- _Estratto_
------
Tenendo presente che per fare applicazione dell’art. 1227 c.c. risulta sempre necessaria una valutazione, da parte del giudice di merito, in ordine al nesso causale tra l’evento e la condotta della vittima si riscontrano al riguardo opinioni dottrinali divergenti. E questo al fine di escludere che la stessa abbia spiegato una incidenza causale nel prodursi del danno, dato che ove anche sussista una condotta colposa del danneggiato, se si accerti che l’entità del danno subita da quest’ultimo sarebbe stata identica anche se il predetto avesse fatto uso di tutta la diligenza da lui esigibile.
Infatti, per un autore[16], l’art. 1227 c.c. non potrebbe trovare applicazione nel caso in cui dal punto di vista causale la condotta colposa del danneggiato si sostituisca del tutto a quella del danneggiato, poiché in tal caso dovrebbero trovare applicazione gli artt. 1218 e/o 2043 c.c. quali regole generali in tema di nesso causale, a seconda che si tratti di responsabilità contrattuale ovvero aquiliana, poiché in tal caso il fatto del danneggiato si erge a causa efficiente esclusiva, idonea ad escludere in toto la responsabilità del danneggiante.
Altro studioso[17] ritiene che l’art. 1227, 1°comma c.c. addirittura integri uno strumento idoneo anche ad elidere completamente la responsabilità dell’autore del danno, ove – ritenendo dunque applicabile il principio di matrice penalistica della equivalenza delle cause ai sensi dell’art. 40 c.p. – la condotta della vittima risulti in grado di spiegare efficacia causale esclusiva, interrompendo il nesso causale tra la condotta del danneggiante e l’evento.
Infine, ulteriore opinione dottrinale[18] ritiene che, nella ipotesi in cui, appunto, la condotta del danneggiato venga in rilievo, sotto il profilo eziologico, quale causa efficiente esclusiva dell’evento dannoso, la responsabilità dell’autore materiale del danno sia da escludere non in ragione della previsione di cui all’art. 1227 c.c., quanto piuttosto perché in tale ipotesi non vi è alcuno spazio per discorrere di fatto illecito, in quanto la relativa fattispecie costitutiva non si è mai perfezionata: risulta evidente, allora, come le dottrine in questione divergono in ordine alla individuazione del momento in cui interviene, dal punto di vista causale, la condotta del danneggiato, e cioè se agisce, come in sostanza ritengono gli autori più recenti, sulle conseguenze ovvero, invece, sull’evento vero e proprio – impedendone il sorgere in termini di illecito – come sostiene l’opinione più risalente.
------
- _Materiale grezzo_
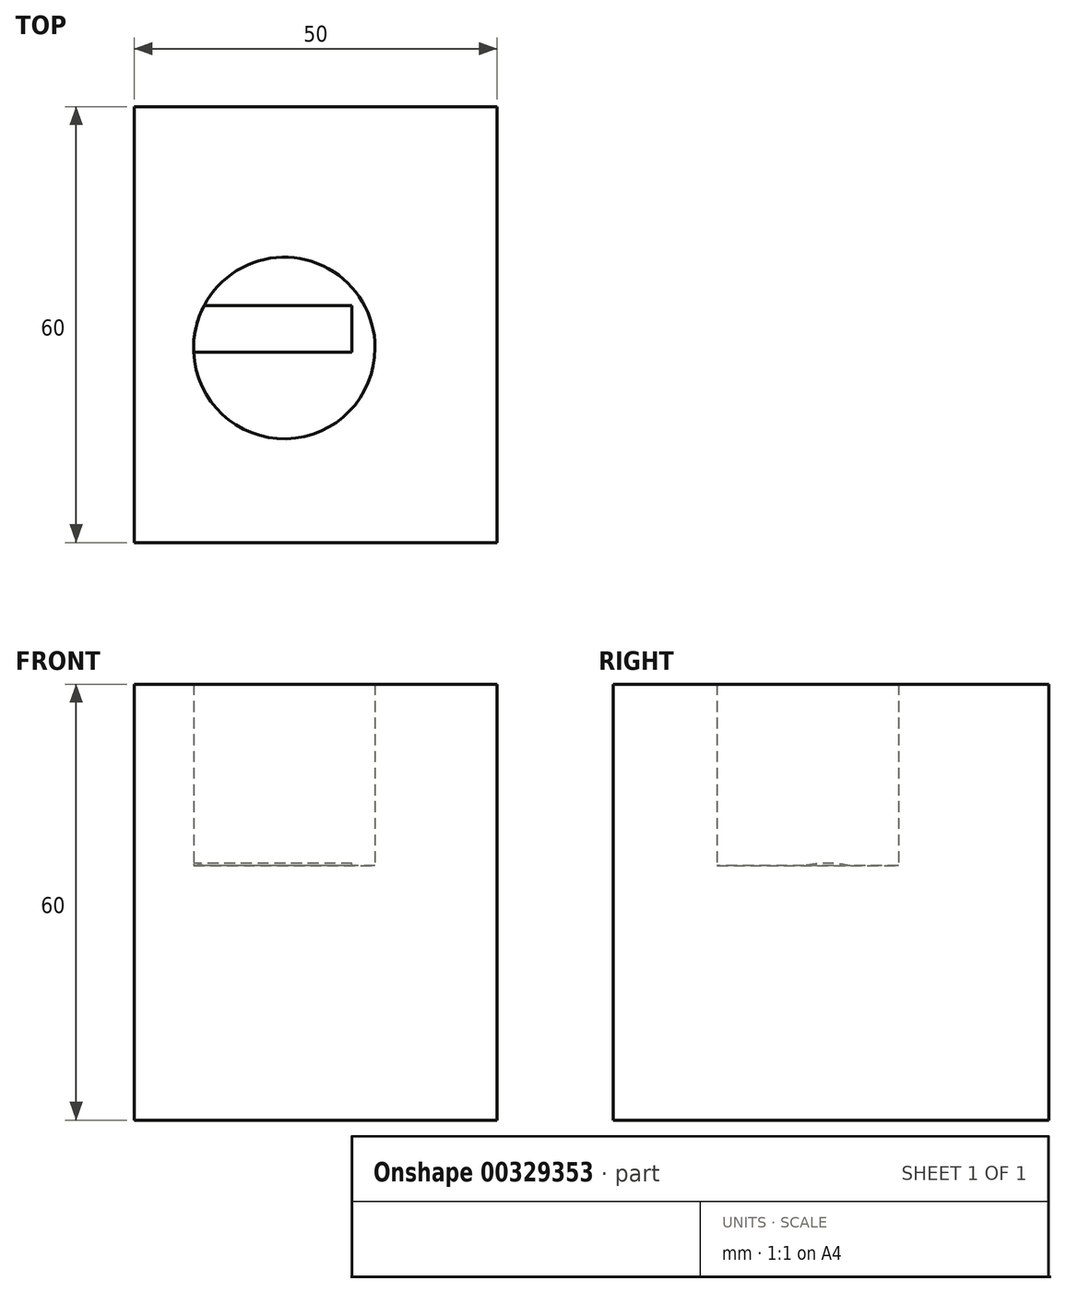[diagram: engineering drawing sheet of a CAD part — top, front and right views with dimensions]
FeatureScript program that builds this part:
annotation { "Feature Type Name" : "Feature", "Feature Type Description" : "" }
export const myFeature = defineFeature(function(context is Context, id is Id, definition is map)
    precondition{}
    {
        {
            var Q0;
            Q0=qCreatedBy(makeId("Top.planeOp"),FACE);
            var sketch = newSketch(context, id + "F0", { "sketchPlane" : qUnion([Q0])});
            skLineSegment(sketch, "E0.bottom", {"start": v(0, 0) * mm, "end": v(50, 0) * mm});
            skLineSegment(sketch, "E0.top", {"start": v(0, 60) * mm, "end": v(50, 60) * mm});
            skLineSegment(sketch, "E0.left", {"start": v(0, 0) * mm, "end": v(0, 60) * mm});
            skLineSegment(sketch, "E0.right", {"start": v(50, 0) * mm, "end": v(50, 60) * mm});
            skSolve(sketch);
        }
        {
            var Q0;
            Q0=makeQuery(id+"F0.imprint","IMPRINT",FACE,{"disambiguationData":[TD([[makeQuery(id+"F0.imprint","IMPRINT",EDGE,{"derivedFrom":sQuery(id+"F0.wireOp",EDGE,"E0.bottom")}),1.0]])]});
            extrude(context, id + "F1", {"entities" : qUnion([Q0]), "depth" : 35 * mm});
        }
        {
            var Q0;
            Q0=makeQuery(id+"F1.opExtrude","CAP_FACE",FACE,{"disambiguationData":[OSD([sQuery(id+"F0.wireOp",EDGE,"E0.bottom"),sQuery(id+"F0.wireOp",EDGE,"E0.top"),sQuery(id+"F0.wireOp",EDGE,"E0.left"),sQuery(id+"F0.wireOp",EDGE,"E0.right")])],"isStart":false});
            var sketch = newSketch(context, id + "F2", { "sketchPlane" : qUnion([Q0])});
            skCircle(sketch, "E1", {"center": v(20.67, 26.79) * mm, "radius": 12.5 * mm});
            skSolve(sketch);
        }
        {
            var Q0;
            Q0=makeQuery(id+"F2.imprint","IMPRINT",FACE,{"disambiguationData":[TD([[makeQuery(id+"F2.imprint","IMPRINT",EDGE,{"derivedFrom":sQuery(id+"F2.wireOp",EDGE,"E1")}),-1.0]])]});
            extrude(context, id + "F3", {"entities" : qUnion([Q0]), "operationType" : NewBodyOperationType.ADD, "depth" : 25 * mm});
        }
        {
            var Q0;
            {var subQ0=sQuery(id+"F0.wireOp",EDGE,"E0.left");Q0=makeQuery(id+"F3.boolean.opBoolean","MERGE",FACE,{"derivedFrom":[makeQuery(id+"F1.opExtrude","SWEPT_FACE",FACE,{"disambiguationData":[OSD([subQ0])]}),makeQuery(id+"F3.opExtrude","SWEPT_FACE",FACE,{"disambiguationData":[OSD([subQ0])]})]});}
            var sketch = newSketch(context, id + "F4", { "sketchPlane" : qUnion([Q0])});
            skCircle(sketch, "E2", {"center": v(-29.43, 20.34) * mm, "radius": 15 * mm});
            skSolve(sketch);
        }
        {
            var Q0;
            Q0 = qSketchRegion(id + "F4", true);
            extrude(context, id + "F5", {"entities" : qUnion([Q0]), "operationType" : NewBodyOperationType.ADD, "depth" : -30 * mm});
        }
    });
------
- _Compiti da svolgere_
**A)** Ricopia parola per parola la parte dell'estratto che comincia con "Altro studioso[17] ritiene" e finisce con "danneggiante e l’evento.".
**B)** Secondo lo studioso citato nel terzo paragrafo dell'estratto, quale principio di matrice penalistica sarebbe applicabile?
**C)** Elenca tutti gli articoli di codice richiamati nell'estratto, ciascuno con l'indicazione del codice a cui appartiene.

- _Risposte in sequenza_
**A)**
Altro studioso[17] ritiene che l’art. 1227, 1°comma c.c. addirittura integri uno strumento idoneo anche ad elidere completamente la responsabilità dell’autore del danno, ove – ritenendo dunque applicabile il principio di matrice penalistica della equivalenza delle cause ai sensi dell’art. 40 c.p. – la condotta della vittima risulti in grado di spiegare efficacia causale esclusiva, interrompendo il nesso causale tra la condotta del danneggiante e l’evento.

**B)** Il principio dell'equivalenza delle cause ai sensi dell'art. 40 c.p.

**C)**
art. 1227 c.c.
art. 1218 c.c.
art. 2043 c.c.
art. 40 c.p.